[Recorded data]
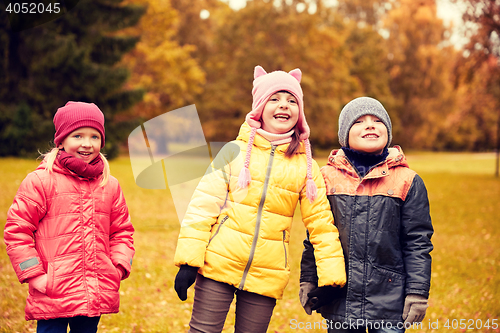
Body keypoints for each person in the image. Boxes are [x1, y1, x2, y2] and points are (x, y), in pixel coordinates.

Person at [173, 65, 346, 333]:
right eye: (274, 99)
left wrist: (331, 278)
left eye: (291, 100)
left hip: (268, 272)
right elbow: (202, 207)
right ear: (260, 107)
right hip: (218, 263)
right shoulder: (234, 151)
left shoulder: (306, 167)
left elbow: (321, 225)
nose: (284, 106)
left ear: (299, 112)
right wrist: (188, 261)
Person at [299, 97, 434, 333]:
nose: (370, 125)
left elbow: (417, 243)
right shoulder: (326, 178)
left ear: (388, 132)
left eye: (377, 120)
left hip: (390, 300)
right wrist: (309, 277)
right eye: (359, 121)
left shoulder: (407, 181)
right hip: (341, 297)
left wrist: (417, 292)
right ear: (345, 135)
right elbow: (317, 234)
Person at [4, 101, 135, 333]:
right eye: (77, 136)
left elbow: (122, 231)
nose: (87, 144)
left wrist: (118, 267)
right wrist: (34, 276)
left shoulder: (109, 184)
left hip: (94, 289)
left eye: (95, 137)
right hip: (52, 291)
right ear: (62, 140)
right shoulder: (41, 181)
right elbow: (18, 231)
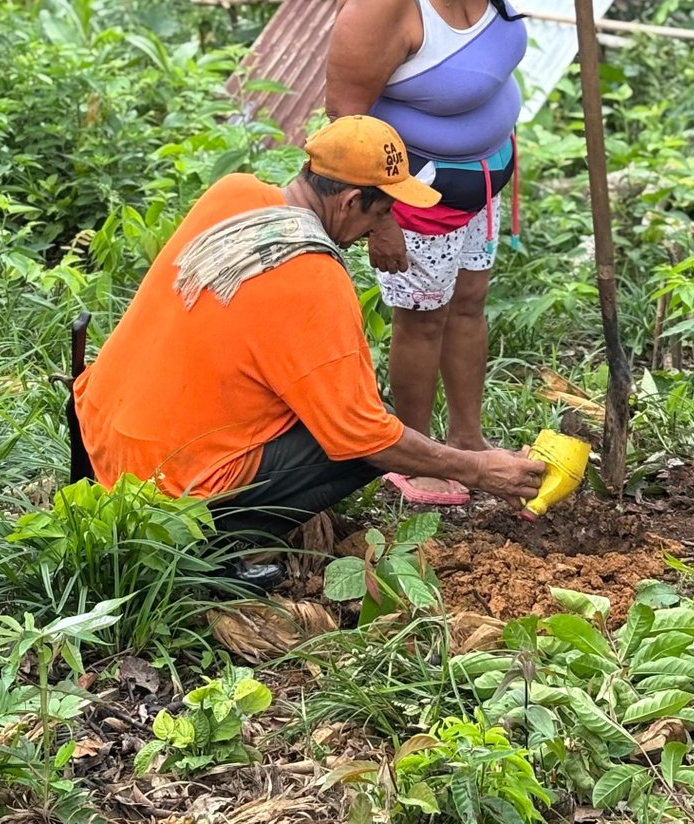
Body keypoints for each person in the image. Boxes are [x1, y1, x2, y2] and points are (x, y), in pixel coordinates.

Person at [73, 114, 545, 588]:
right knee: (366, 440)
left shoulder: (233, 193)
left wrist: (381, 217)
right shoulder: (315, 280)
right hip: (164, 495)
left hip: (103, 435)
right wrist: (477, 468)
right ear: (351, 201)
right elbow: (365, 436)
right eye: (381, 213)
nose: (380, 228)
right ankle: (207, 554)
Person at [325, 0, 598, 507]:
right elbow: (345, 116)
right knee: (422, 319)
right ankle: (418, 456)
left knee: (469, 303)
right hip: (414, 191)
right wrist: (381, 218)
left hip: (483, 177)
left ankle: (467, 439)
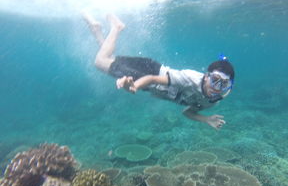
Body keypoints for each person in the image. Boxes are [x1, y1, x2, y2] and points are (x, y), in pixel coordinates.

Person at [84, 13, 235, 130]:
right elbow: (152, 79)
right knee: (101, 62)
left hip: (149, 83)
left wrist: (206, 119)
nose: (216, 87)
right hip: (150, 71)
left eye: (223, 84)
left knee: (108, 60)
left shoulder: (212, 102)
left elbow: (187, 112)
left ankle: (96, 30)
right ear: (206, 76)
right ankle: (116, 27)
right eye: (215, 79)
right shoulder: (190, 78)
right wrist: (135, 86)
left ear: (228, 87)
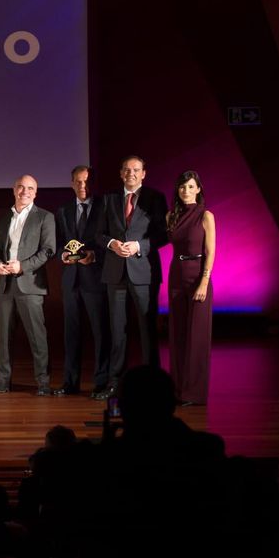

■ PROMPT
Output the records exactly. Drop the images.

■ PROBLEM SOLUTION
Body keypoints for each person in the image. Boxes are [x1, y1, x2, y2] and points are (x, y), in pixel coordinates.

Person at [173, 65, 346, 333]:
right eye: (274, 99)
left wrist: (331, 278)
left eye: (291, 100)
left hip: (268, 272)
right elbow: (202, 207)
right ear: (260, 107)
right hip: (218, 263)
right shoulder: (234, 151)
left shoulder: (306, 167)
left elbow: (321, 225)
nose: (284, 106)
left ear: (299, 112)
right wrist: (188, 261)
Person at [299, 97, 434, 333]:
nose: (370, 125)
left elbow: (417, 243)
right shoulder: (326, 178)
left ear: (388, 132)
left eye: (377, 120)
left hip: (390, 300)
right wrist: (309, 277)
right eye: (359, 121)
left shoulder: (407, 181)
right hip: (341, 297)
left wrist: (417, 292)
right ear: (345, 135)
right elbow: (317, 234)
Person at [4, 101, 135, 333]:
right eye: (77, 136)
left elbow: (122, 231)
nose: (87, 144)
left wrist: (118, 267)
right wrist: (34, 276)
left shoulder: (109, 184)
left hip: (94, 289)
left eye: (95, 137)
right hip: (52, 291)
right ear: (62, 140)
right shoulder: (41, 181)
right elbow: (18, 231)
Body keypoints for each person in the image. Boxes are [x1, y1, x2, y2] and points are (x, y), in pixel coordinates.

Person at [73, 114, 545, 588]:
right knee: (366, 440)
left shoulder: (233, 193)
left wrist: (381, 217)
right shoulder: (315, 280)
right hip: (164, 495)
left hip: (103, 435)
right wrist: (477, 468)
right ear: (351, 201)
right elbow: (365, 436)
right eye: (381, 213)
nose: (380, 228)
right ankle: (207, 554)
Person at [325, 0, 598, 507]:
right elbow: (345, 116)
right knee: (422, 319)
right ankle: (418, 456)
left knee: (469, 303)
right hip: (414, 191)
right wrist: (381, 218)
left hip: (483, 177)
left ankle: (467, 439)
Body keypoints for each person in the image. Boxes are [x1, y1, x2, y2] and points are (x, y), in pixel coordinates.

Person at [84, 13, 235, 130]:
right elbow: (152, 79)
right knee: (101, 62)
left hip: (149, 83)
left wrist: (206, 119)
nose: (216, 87)
right hip: (150, 71)
left eye: (223, 84)
left knee: (108, 60)
left shoulder: (212, 102)
left elbow: (187, 112)
left ankle: (96, 30)
right ear: (206, 76)
right ankle: (116, 27)
right eye: (215, 79)
right shoulder: (190, 78)
right wrist: (135, 86)
left ear: (228, 87)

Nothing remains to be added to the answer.